Her Kyknet & Kie programme examines the scenes of high-profile crime in South Africa. It focuses mainly on marginalised communities seeking justice. For the past three seasons, Maralack has put on a brave face. And then it all became too much and she broke down.

"I hear these (heartbreaking) stories for six days a week, for five weeks, when we film," she told Weekend Argus. "Journalists are human beings too and if you are confronted by the type of raw heartache I see in the people I interview for the show, it is very hard not to be affected."

Maralack said she was not afraid to engage or show emotion.

“But I don't allow my emotions to overwhelm [me], where I forget I have a job to do – getting the facts, asking the tough questions and telling the story.”

She said this season was particularly hard because the stories were just so heartbreaking.

“I broke down so many times that I thought I wouldn't be able to finish filming, and I had nightmares throughout the filming process. But I signed up for this job and I had to show up, just like the families showed up when they shared their stories. I couldn't let them down."

Behind the scenes footage from one episode shows Maralack sitting in a corner crying, while her guest consoles her. She said her colleagues were also a massive source of support.

"What also helped during filming is how we as a crew talked through the interviews we just had. It really helped in the sense that I could speak to people who were part of the same experience. People normally are worried about how I deal with everything, but I also feel for the crew. The soundman who has to listen to every single word; hear every cry in its rawest forms through his earphones. The cameramen who have to zoom in on the pain written all over these people's faces. And a director who has to ask me to speak to camera when I've just had a breakdown post-interview. So, talking when I feel overwhelmed and speaking up when I'm not coping, really helps."

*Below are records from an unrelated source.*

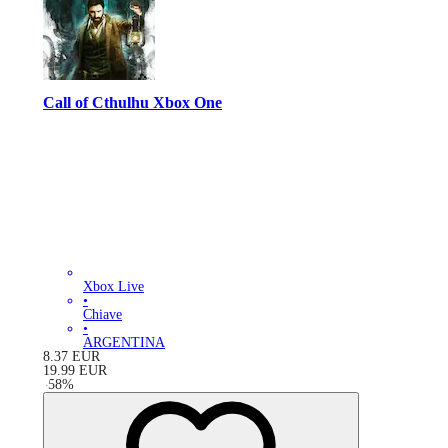
Call of Cthulhu Xbox One
Xbox Live
•
Chiave
•
ARGENTINA
8.37
EUR
19.99
EUR
-
58
%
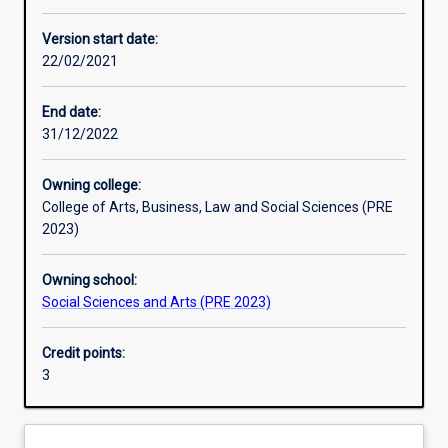
Enrolment rules
Version start date:
22/02/2021
Other learning activities
End date:
31/12/2022
Learning activities
Owning college:
College of Arts, Business, Law and Social Sciences (PRE
Learning outcomes
2023)
Owning school:
Assessments
Social Sciences and Arts (PRE 2023)
Credit points:
Additional information
3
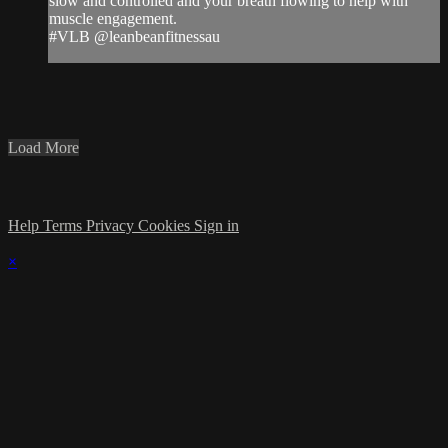
slow and controlled and your breath flowing to help with
muscle engagement.
#VLB @leanbeanfitnessau
Load More
Help
Terms
Privacy
Cookies
Sign in
×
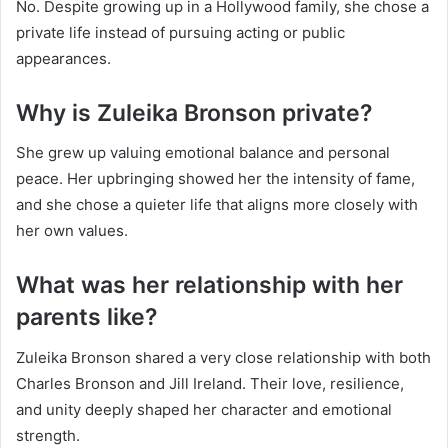
No. Despite growing up in a Hollywood family, she chose a
private life instead of pursuing acting or public
appearances.
Why is Zuleika Bronson private?
She grew up valuing emotional balance and personal
peace. Her upbringing showed her the intensity of fame,
and she chose a quieter life that aligns more closely with
her own values.
What was her relationship with her
parents like?
Zuleika Bronson shared a very close relationship with both
Charles Bronson and Jill Ireland. Their love, resilience,
and unity deeply shaped her character and emotional
strength.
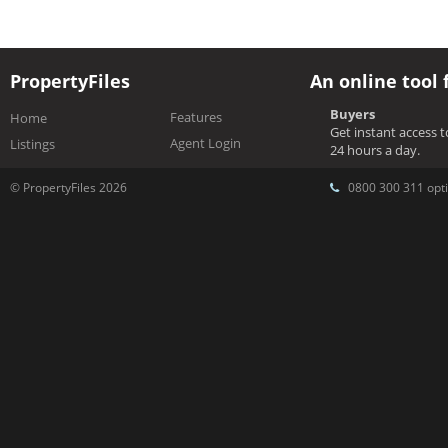
PropertyFiles
An online tool 
Buyers
Features
Home
Get instant access 
Agent Login
Listings
24 hours a day.
© PropertyFiles 2026
0800 300 311 opti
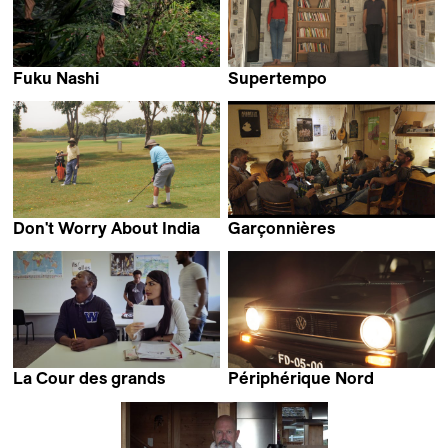
Fuku Nashi
Supertempo
Julie Sando
Daniel Kemény
Don't Worry About India
Garçonnières
Nama Filmcollective
Céline Pernet
La Cour des grands
Périphérique Nord
Louise Carrin
Paulo Carneiro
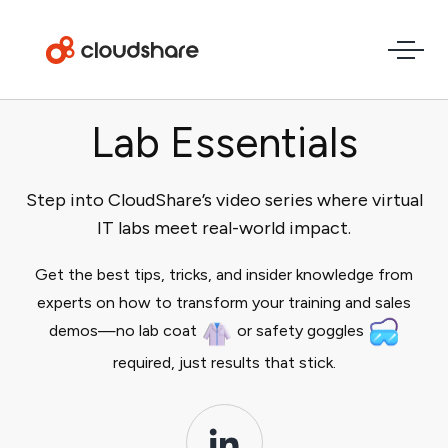
Lab Essentials
Step into CloudShare’s video series where virtual
IT labs meet real-world impact.
Get the best tips, tricks, and insider knowledge from
experts on how to transform your training and sales
demos—no lab coat
or safety goggles
required, just results that stick.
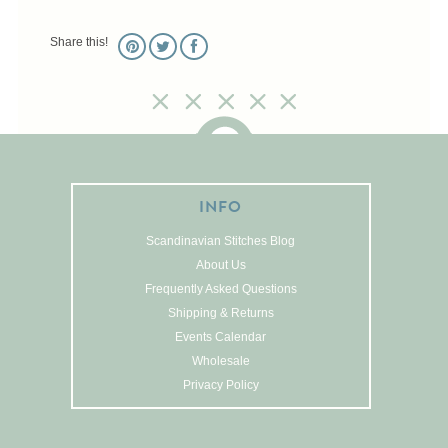
Pictures
Share this!
Pillows
Pincushions
Placemats
Runners
Samplers
Springtime
INFO
Tablecloths
Scandinavian Stitches Blog
Tea Cozies
About Us
Tree Skirts
Frequently Asked Questions
Unique Stitching Kits
Shipping & Returns
Wreaths
Events Calendar
Wholesale
Privacy Policy
Linen
Linen Banding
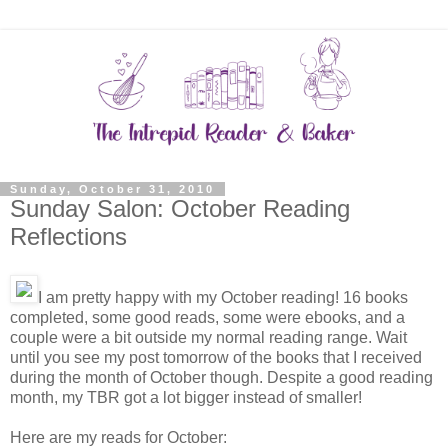
Sunday, October 31, 2010
Sunday Salon: October Reading
Reflections
I am pretty happy with my October reading! 16 books
completed, some good reads, some were ebooks, and a
couple were a bit outside my normal reading range. Wait
until you see my post tomorrow of the books that I received
during the month of October though. Despite a good reading
month, my TBR got a lot bigger instead of smaller!
Here are my reads for October:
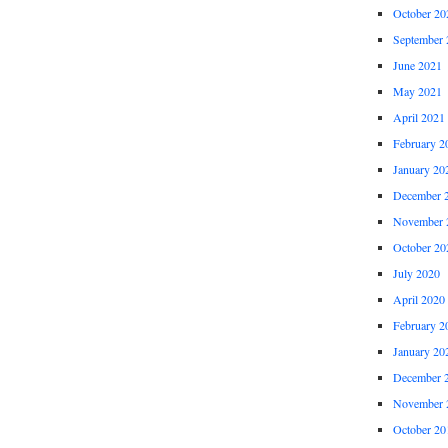
October 20
September 
June 2021
May 2021
April 2021
February 2
January 20
December 
November 
October 20
July 2020
April 2020
February 2
January 20
December 
November 
October 20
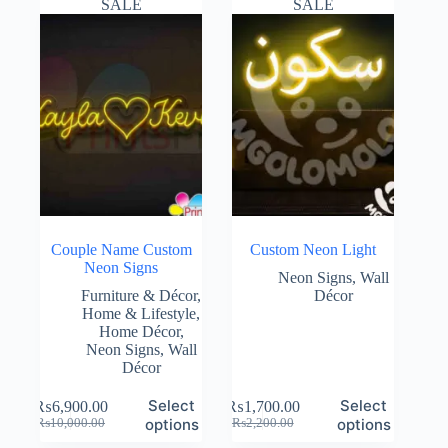
SALE
SALE
Couple Name Custom
Custom Neon Light
Neon Signs
Neon Signs
,
Wall
Furniture & Décor
,
Décor
Home & Lifestyle
,
Home Décor
,
Neon Signs
,
Wall
Décor
Select
Select
₨
6,900.00
₨
1,700.00
Original
Current
Original
Current
options
options
₨
10,000.00
₨
2,200.00
price
price
price
price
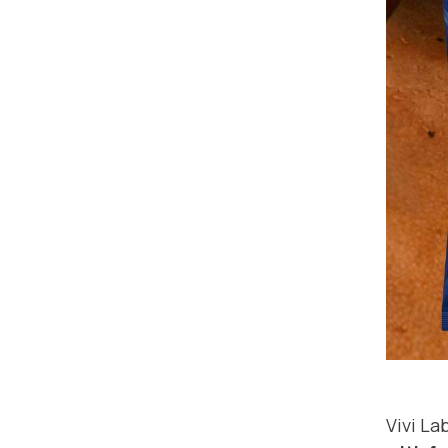
Vivi L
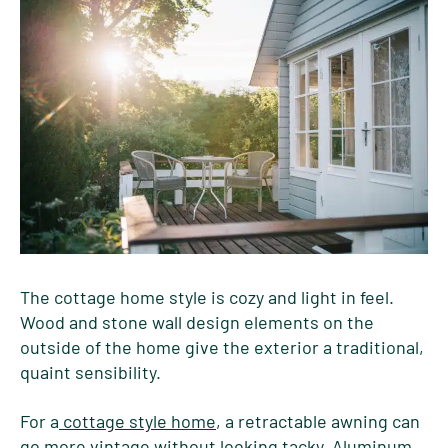
The cottage home style is cozy and light in feel.
Wood and stone wall design elements on the
outside of the home give the exterior a traditional,
quaint sensibility.
For a
cottage style home
, a retractable awning can
go more vintage without looking tacky. Aluminum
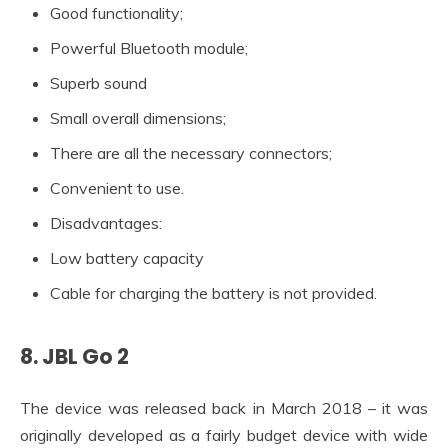
Good functionality;
Powerful Bluetooth module;
Superb sound
Small overall dimensions;
There are all the necessary connectors;
Convenient to use.
Disadvantages:
Low battery capacity
Cable for charging the battery is not provided.
8. JBL Go 2
The device was released back in March 2018 – it was
originally developed as a fairly budget device with wide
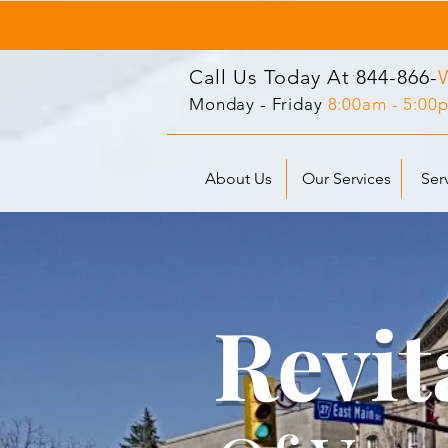
Call Us Today At
844-866-
Monday - Friday
8:00am - 5:00
About Us
Our Services
Ser
Revit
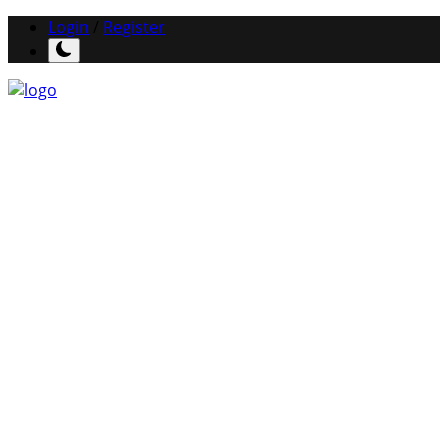
Login
/
Register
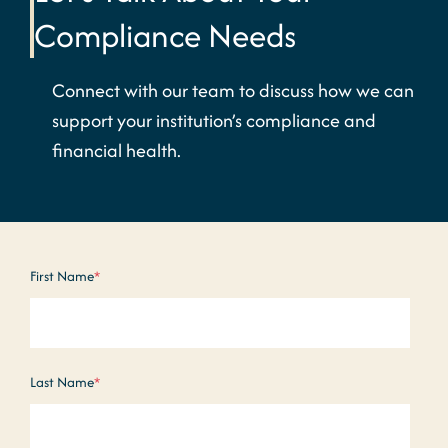
Compliance Needs
Connect with our team to discuss how we can
support your institution’s compliance and
financial health.
First Name
*
Last Name
*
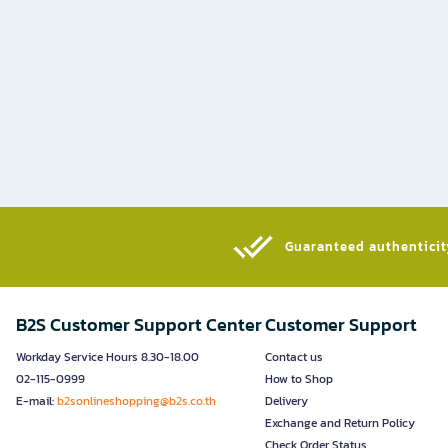
Guaranteed authenticity
B2S Customer Support Center
Customer Support
Workday Service Hours 8.30-18.00
Contact us
02-115-0999
How to Shop
E-mail:
b2sonlineshopping@b2s.co.th
Delivery
Exchange and Return Policy
Check Order Status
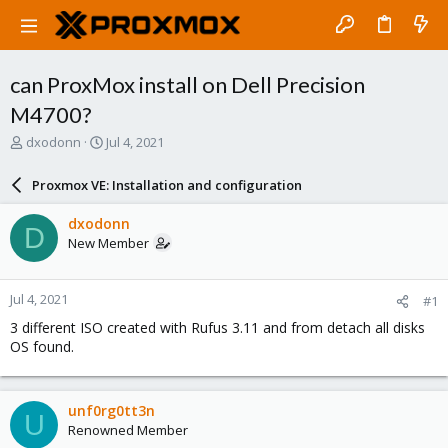
can ProxMox install on Dell Precision
M4700?
T
S
dxodonn
Jul 4, 2021
h
t
r
a
Proxmox VE: Installation and configuration
e
r
a
t
dxodonn
D
d
d
New Member
s
a
t
t
a
e
Jul 4, 2021
#1
r
t
3 different ISO created with Rufus 3.11 and from detach all disks
e
OS found.
r
unf0rg0tt3n
U
Renowned Member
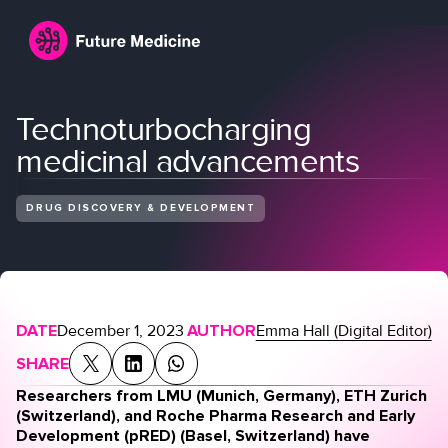
Technoturbocharging
medicinal advancements
DRUG DISCOVERY & DEVELOPMENT
Login
Join
DATE
December 1, 2023
AUTHOR
Emma Hall (Digital Editor)
SHARE
Researchers from LMU (Munich, Germany), ETH Zurich
(Switzerland), and Roche Pharma Research and Early
Development (pRED) (Basel, Switzerland) have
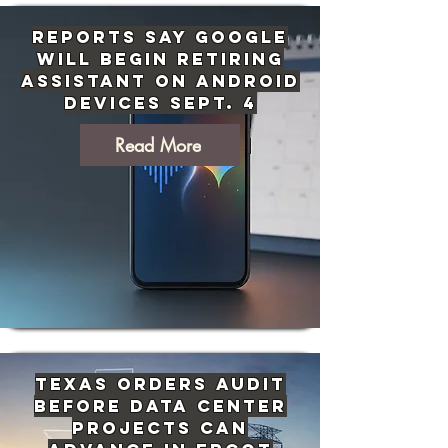
Reports Say Google
Will Begin Retiring
Assistant on Android
Devices Sept. 4
Read More
Texas Orders Audit
Before Data Center
Projects Can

Maralack added that her mental health is important.

“I will seek the necessary help if I feel I can't cope. These days, I say when I'm not okay. It really is okay not to be okay, and we shouldn't be ashamed of it.”

Kayla Phillips from the South African Depression and Anxiety Group, said: "SADAG has worked closely with press and media over the years and really value their help in creating awareness around mental health and supporting the work we do.“

She said it was important for SADAG to partner with the media to look after the mental health of journalists who deal with high levels of stress, anxiety, trauma and grief on a daily basis.

“They also need support, and this is our way of giving back to them, during these difficult times especially."

Op seer se spoor show producer Bradley Joshua said measures were in place to help the team deal with the effect the stories had on their mental health.

"We have made a therapist available [to] the crew, for them to use as and when they see fit. We have also [told] Ernusta and the crew to advise us if there is anything else that they need in order to process what they have been engaged with through the making of this show."